4. Role of Growth Factors and Cytokines
Local growth factors such as insulin-like growth factor 1 (IGF-1), epidermal growth factor (EGF), and fibroblast growth factors (FGFs) contribute to the hyperplastic process. Reactive oxygen species (ROS) and cytokine-induced inflammation may further stimulate proliferation and nodule formation.
5. Colloid Accumulation and Degenerative Changes
As nodules enlarge, they undergo colloid accumulation, hemorrhage, fibrosis, and cystic degeneration, giving rise to the heterogeneous echotexture often seen on ultrasound. Over time, the gland becomes lobulated and asymmetric.
Evolution from Diffuse to Multinodular Goitre
The early stage of MNG is often a diffuse, non-toxic goitre. With time, uneven growth and differential responsiveness of follicles lead to the development of nodules. Eventually, some nodules acquire functional autonomy, leading to toxic multinodular goitre, where excess thyroid hormone is produced despite suppressed TSH levels.
Genetic and Environmental Influences
While iodine deficiency remains the predominant environmental factor, other contributors include:
– Goitrogens (e.g., thiocyanates in certain foods)
– Female predominance, suggesting hormonal modulation
– Familial clustering, indicating a genetic predisposition
– Aging, which increases the chance of somatic mutations and oxidative stress
Microscopic and Molecular Features
Histologically, MNG shows:
– Variable-sized follicles with colloid-rich and colloid-poor regions
– Areas of fibrosis, calcification, and cystic degeneration
– Hyperplastic and involutional nodules coexisting
On a molecular level, heterogeneity arises from different genetic mutations in separate nodules, supporting the theory that MNG represents a mosaic of independent clonal proliferations rather than a uniform process.
Clinical Implications
Understanding MNG pathophysiology aids in:
– Differentiating benign nodular growth from malignancy
– Explaining variable thyroid function (from euthyroid to hyperthyroid)

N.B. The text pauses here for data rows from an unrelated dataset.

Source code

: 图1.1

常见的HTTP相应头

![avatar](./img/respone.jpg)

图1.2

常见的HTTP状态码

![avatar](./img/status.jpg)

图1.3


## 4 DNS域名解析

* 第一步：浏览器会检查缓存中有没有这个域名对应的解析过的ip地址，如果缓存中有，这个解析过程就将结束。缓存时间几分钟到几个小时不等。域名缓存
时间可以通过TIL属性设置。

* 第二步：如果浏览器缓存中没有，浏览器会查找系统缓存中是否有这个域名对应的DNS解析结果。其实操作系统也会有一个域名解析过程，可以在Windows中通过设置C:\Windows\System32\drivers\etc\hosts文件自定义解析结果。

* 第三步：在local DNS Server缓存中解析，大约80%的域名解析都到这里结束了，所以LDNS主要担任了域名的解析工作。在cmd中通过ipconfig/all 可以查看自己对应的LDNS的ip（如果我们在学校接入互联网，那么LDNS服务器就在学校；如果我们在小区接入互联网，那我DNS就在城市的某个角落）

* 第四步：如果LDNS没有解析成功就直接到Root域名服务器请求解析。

– Guiding therapeutic approaches—surgery, radioiodine ablation, or observation
Because each nodule may behave differently, careful evaluation through ultrasound and fine-needle aspiration cytology (FNAC) remains critical.
Conclusion
Multinodular goitre represents a culmination of chronic TSH stimulation, heterogeneous follicular hyperplasia, and somatic mutations leading to nodular growth and autonomy. Its evolution is gradual, shaped by environmental, hormonal, and genetic influences. Recognizing these mechanisms is essential for clinicians in tailoring patient-specific management strategies.